By this afternoon the Dutch had hung out their flags and put on all their Christmas gala finery and were parading the streets seeing the sights. They viewed the German equipment dump, and then they examined the British troops' clothes and arms and the amphibious landing-craft. Then they went down to the canal to see the vast queue of German prisoners waiting to cross.

In the crowd of civilians I met a gay little Italian sailor with a rosette in his buttonhole saying "Welcome". He fitted admirably into the crazy scene. He said he had been captured in Toulon last year and made to work for the Germans. Ten days ago he had hidden himself, to avoid being transported to Germany. Now he couldn't get the British to take him seriously. He insinuated that his Ambassador in London would take a grave view of it if he were not properly treated!

Middelburg was cheerful and fantastic today, and you got that end-of-a-campaign feeling – the knowledge that no more guns would be fired and no one else killed here. Middelburg has hardly suffered from this final attack. But its centre is still a weed-grown wilderness as a result of the German Stukas in 1940.

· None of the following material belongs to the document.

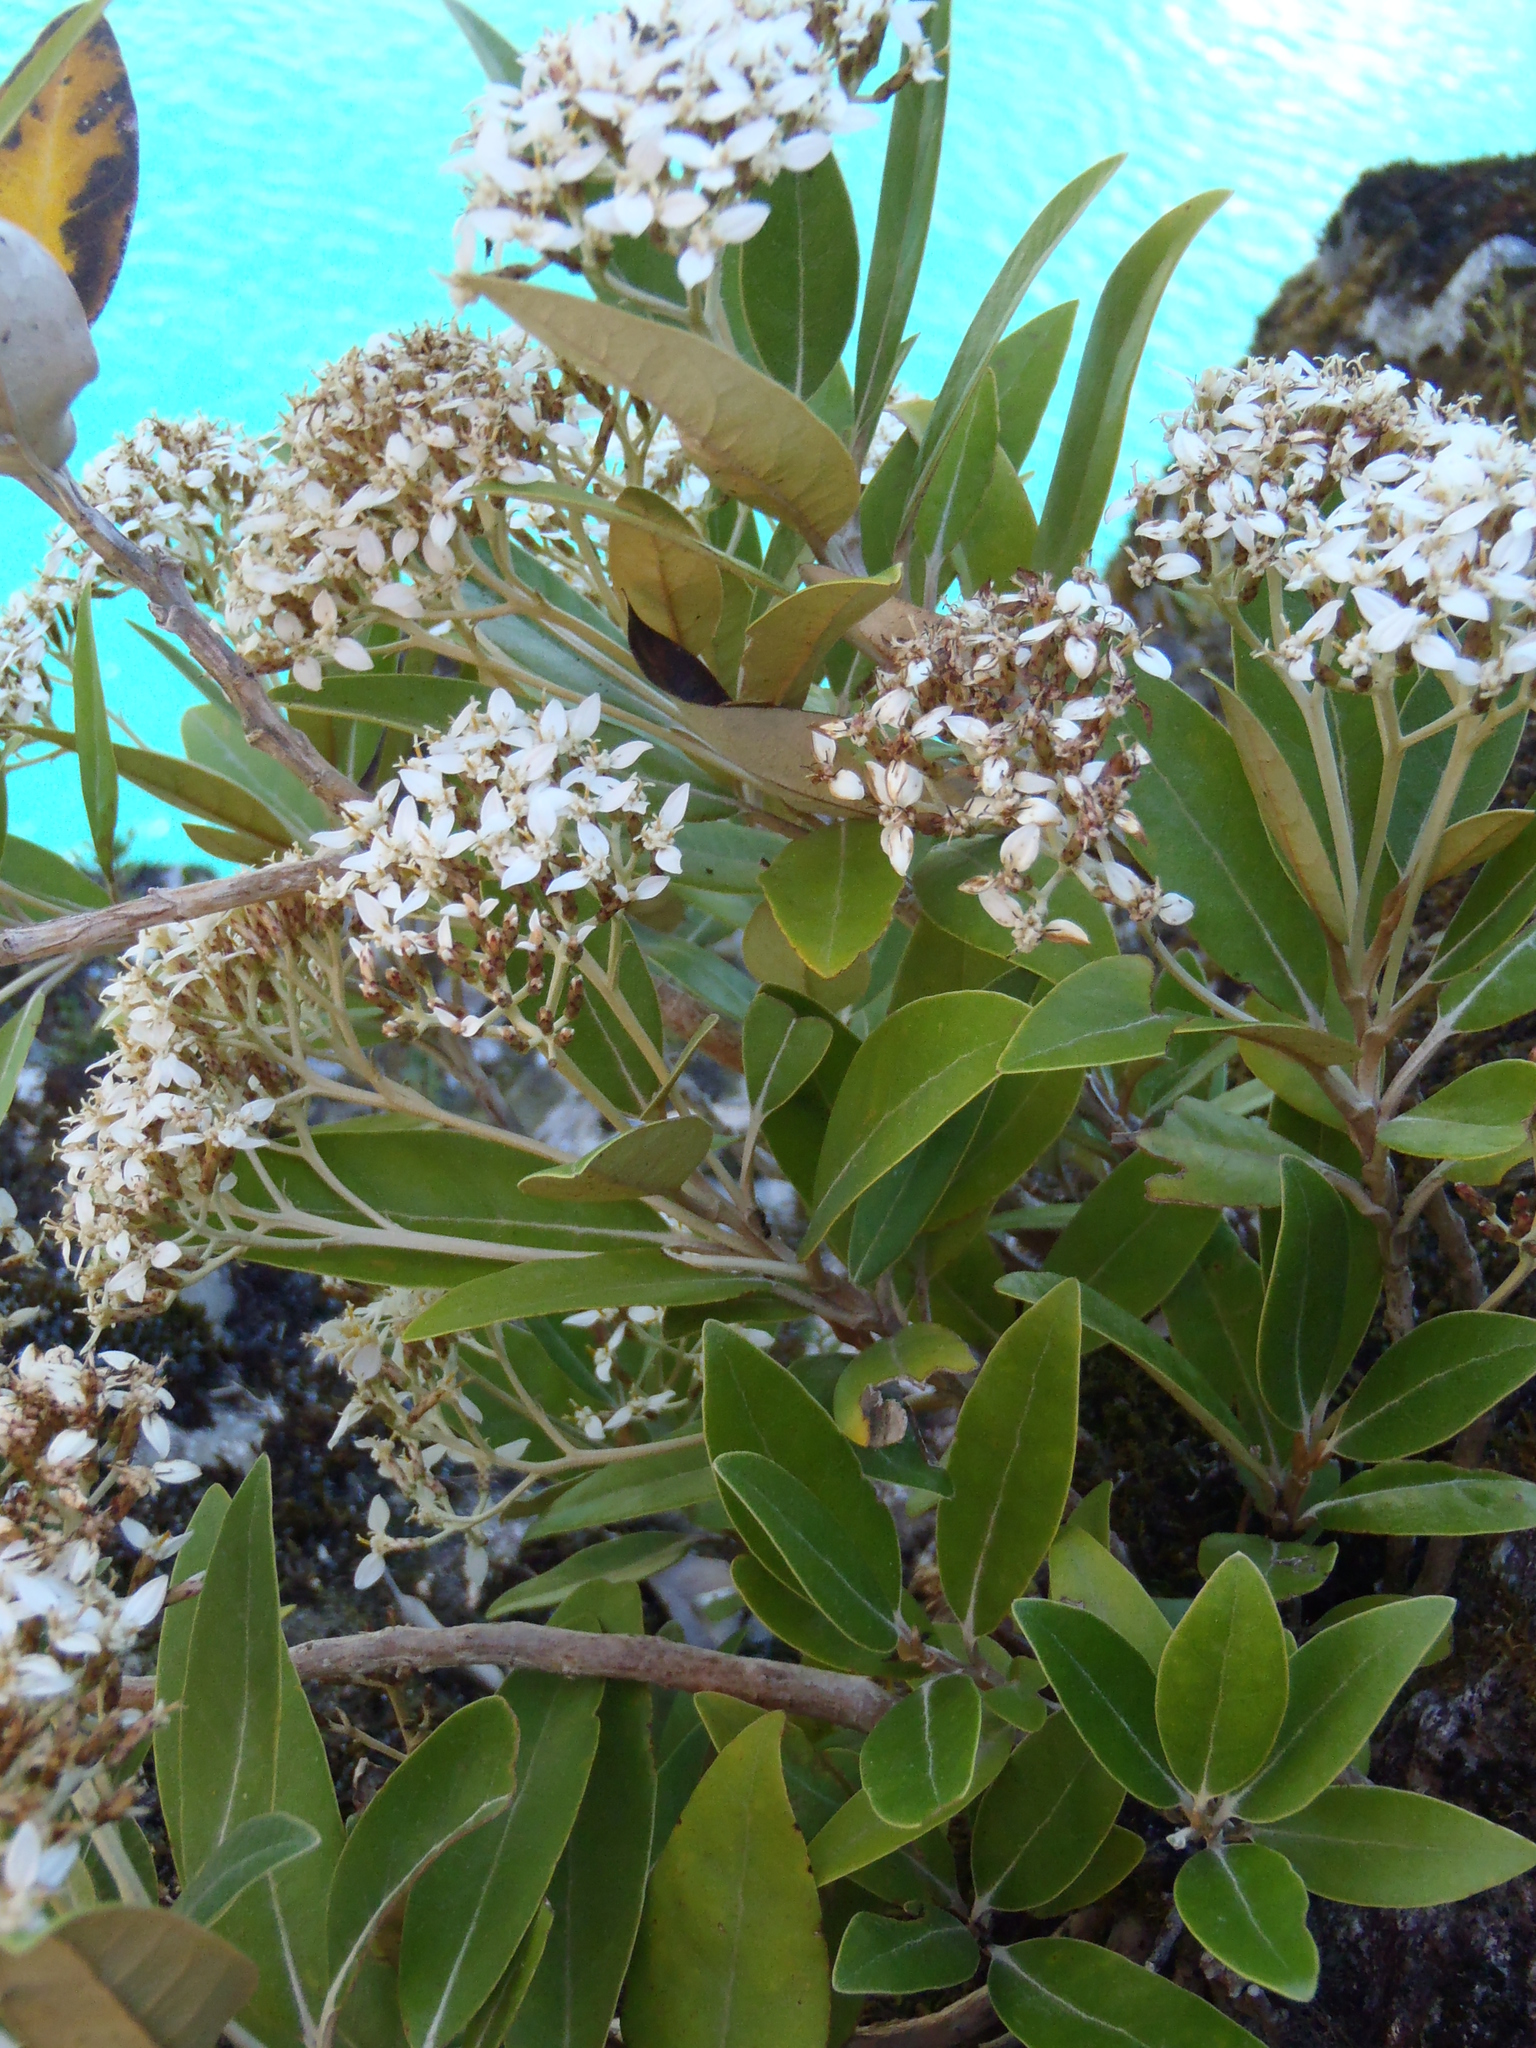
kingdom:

For miles along the road home I passed squads of Germans on the march. It was a day of winter sunshine, with great mounds of white clouds standing around the horizon and a terrific wind. It sept across the marshes, blowing the rushes flat and whipping the floods into waves. The screaming seabirds could barely fly against it. And the Germans marched east, bowed against the wind, and muffled against the cold, through the desolate land they had failed to defend.